-- Task requirements --
a – In the exercise descriptions, about how long does the Making an Effective Request exercise take to complete?
b – Quote the stretch of the exercise descriptions from "Finally, Building Social" through "20-30 minutes to complete.".
c – Extend the exercise descriptions beyond their last sentence.

-- Document segment --
=== Section Start ===

The second is a 15-minute exercise titled Connecting to Your Intuition that helps you learn to connect with – and to trust – your intuition so that you can make decisions more quickly and solve problems creatively.

A third tool, titled Making an Effective Request, is an exercise that will show you how to improve communication skills. Whether your goal is to get your kids to clean up their rooms or to get your boss to extend a work deadline, it is important to frame the request in a way that is unlikely to be perceived as a threat, demand, or negative evaluation by the other person. This exercise takes about 10 minutes to complete.

Finally, Building Social Capital is a powerful tool for building robust and reliable social networks. Social capital refers to the benefits that you gain from your connection with others. If your social capital is high, the people in your social network can offer benefits, such as providing support in difficult times, helping you stay relaxed, and assist you in achieving your goals, among others. This exercise takes 20-30 minutes to complete.

=== Section End ===

-- Provided records --

=== Section Start ===

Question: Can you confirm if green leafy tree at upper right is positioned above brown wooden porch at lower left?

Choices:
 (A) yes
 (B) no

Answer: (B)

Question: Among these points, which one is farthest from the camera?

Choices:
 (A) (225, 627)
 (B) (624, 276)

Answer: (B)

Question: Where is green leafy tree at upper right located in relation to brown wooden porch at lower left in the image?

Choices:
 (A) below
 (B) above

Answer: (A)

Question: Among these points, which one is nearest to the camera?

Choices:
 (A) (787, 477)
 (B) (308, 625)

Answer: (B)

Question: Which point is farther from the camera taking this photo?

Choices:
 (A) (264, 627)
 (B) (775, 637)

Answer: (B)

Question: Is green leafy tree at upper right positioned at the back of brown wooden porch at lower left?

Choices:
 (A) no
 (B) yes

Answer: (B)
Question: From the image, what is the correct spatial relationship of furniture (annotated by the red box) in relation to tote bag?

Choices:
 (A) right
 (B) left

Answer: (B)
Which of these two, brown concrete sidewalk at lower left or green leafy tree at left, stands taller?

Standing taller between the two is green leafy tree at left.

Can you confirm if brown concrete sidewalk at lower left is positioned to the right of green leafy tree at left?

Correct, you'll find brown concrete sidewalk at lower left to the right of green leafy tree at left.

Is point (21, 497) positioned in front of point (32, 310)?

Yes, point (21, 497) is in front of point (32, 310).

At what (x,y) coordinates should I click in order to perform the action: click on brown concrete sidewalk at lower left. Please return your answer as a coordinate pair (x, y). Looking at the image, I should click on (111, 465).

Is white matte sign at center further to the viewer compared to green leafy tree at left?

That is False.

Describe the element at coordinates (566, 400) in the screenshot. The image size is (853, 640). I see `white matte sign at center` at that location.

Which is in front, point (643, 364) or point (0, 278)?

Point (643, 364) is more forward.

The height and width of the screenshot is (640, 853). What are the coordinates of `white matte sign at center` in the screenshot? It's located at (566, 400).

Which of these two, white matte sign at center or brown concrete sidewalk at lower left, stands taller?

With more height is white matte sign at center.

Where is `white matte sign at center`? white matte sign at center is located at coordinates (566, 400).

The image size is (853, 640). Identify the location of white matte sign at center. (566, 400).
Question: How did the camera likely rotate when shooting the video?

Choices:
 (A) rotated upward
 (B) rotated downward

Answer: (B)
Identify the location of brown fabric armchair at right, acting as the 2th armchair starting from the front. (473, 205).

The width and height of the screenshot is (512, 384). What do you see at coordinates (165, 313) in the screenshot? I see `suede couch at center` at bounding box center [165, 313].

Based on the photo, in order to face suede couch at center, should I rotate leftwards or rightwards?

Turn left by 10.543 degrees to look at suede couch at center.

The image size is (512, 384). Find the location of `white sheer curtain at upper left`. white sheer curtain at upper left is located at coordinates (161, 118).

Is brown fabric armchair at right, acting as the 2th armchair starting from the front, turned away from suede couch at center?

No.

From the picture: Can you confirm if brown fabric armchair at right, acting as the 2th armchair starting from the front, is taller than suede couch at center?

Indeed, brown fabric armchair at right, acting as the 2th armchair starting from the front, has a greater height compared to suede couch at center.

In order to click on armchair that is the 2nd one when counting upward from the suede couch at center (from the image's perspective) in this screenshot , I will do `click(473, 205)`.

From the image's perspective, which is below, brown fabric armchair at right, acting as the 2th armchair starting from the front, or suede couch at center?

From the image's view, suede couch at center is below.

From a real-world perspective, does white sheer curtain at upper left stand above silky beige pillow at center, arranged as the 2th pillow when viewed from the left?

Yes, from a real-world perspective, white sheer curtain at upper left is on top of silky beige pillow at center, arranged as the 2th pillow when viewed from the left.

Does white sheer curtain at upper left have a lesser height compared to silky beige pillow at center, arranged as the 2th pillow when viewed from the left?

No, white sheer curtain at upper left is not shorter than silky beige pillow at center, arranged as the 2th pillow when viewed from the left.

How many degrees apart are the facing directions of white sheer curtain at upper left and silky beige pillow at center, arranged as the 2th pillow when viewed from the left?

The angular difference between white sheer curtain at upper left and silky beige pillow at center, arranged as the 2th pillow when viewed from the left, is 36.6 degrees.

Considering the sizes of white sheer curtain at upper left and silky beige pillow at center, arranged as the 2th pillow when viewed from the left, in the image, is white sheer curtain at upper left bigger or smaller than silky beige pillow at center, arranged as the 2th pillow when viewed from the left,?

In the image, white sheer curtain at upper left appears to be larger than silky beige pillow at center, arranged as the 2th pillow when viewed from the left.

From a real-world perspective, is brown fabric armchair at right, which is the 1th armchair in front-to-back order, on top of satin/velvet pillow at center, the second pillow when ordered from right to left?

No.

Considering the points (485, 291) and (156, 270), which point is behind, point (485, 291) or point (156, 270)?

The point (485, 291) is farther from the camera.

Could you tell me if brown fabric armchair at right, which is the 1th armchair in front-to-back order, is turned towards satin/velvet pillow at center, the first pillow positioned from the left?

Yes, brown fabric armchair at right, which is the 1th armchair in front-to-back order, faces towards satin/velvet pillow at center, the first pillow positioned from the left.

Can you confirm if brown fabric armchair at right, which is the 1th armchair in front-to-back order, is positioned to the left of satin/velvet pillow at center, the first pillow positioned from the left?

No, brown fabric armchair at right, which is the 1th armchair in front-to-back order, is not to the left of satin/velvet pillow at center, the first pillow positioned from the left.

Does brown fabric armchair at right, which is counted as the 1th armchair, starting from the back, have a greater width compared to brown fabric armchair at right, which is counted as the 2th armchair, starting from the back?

=== Section End ===

-- Task responses --
a – About 10 minutes.

b –
Finally, Building Social Capital is a powerful tool for building robust and reliable social networks. Social capital refers to the benefits that you gain from your connection with others. If your social capital is high, the people in your social network can offer benefits, such as providing support in difficult times, helping you stay relaxed, and assist you in achieving your goals, among others. This exercise takes 20-30 minutes to complete.

c –
A Take-Home Message

Decades of research in cognitive science, developmental science, neuroscience, evolutionary biology, and anthropology have quite clearly shown that we are born with prosocial biases, but that the strength of these biases varies across individuals and societies.

Our early learning experiences and cultural pressures shape these biases, either strengthening or weakening this inborn tendency to help or hinder others.

Adults and children tend to prefer to interact with people who display prosocial behavior and to avoid those who behave selfishly.

Historically, societies that favor cooperative effort and prosocial behavior thrive while those that prefer self-interest eventually self-destruct.

If you wish to learn more, our Positive Relationships Masterclass© is a complete, science-based training template for practitioners and coaches that contains all the materials you’ll need to help your clients improve their personal and professional relationships, ultimately enhancing their mental wellbeing.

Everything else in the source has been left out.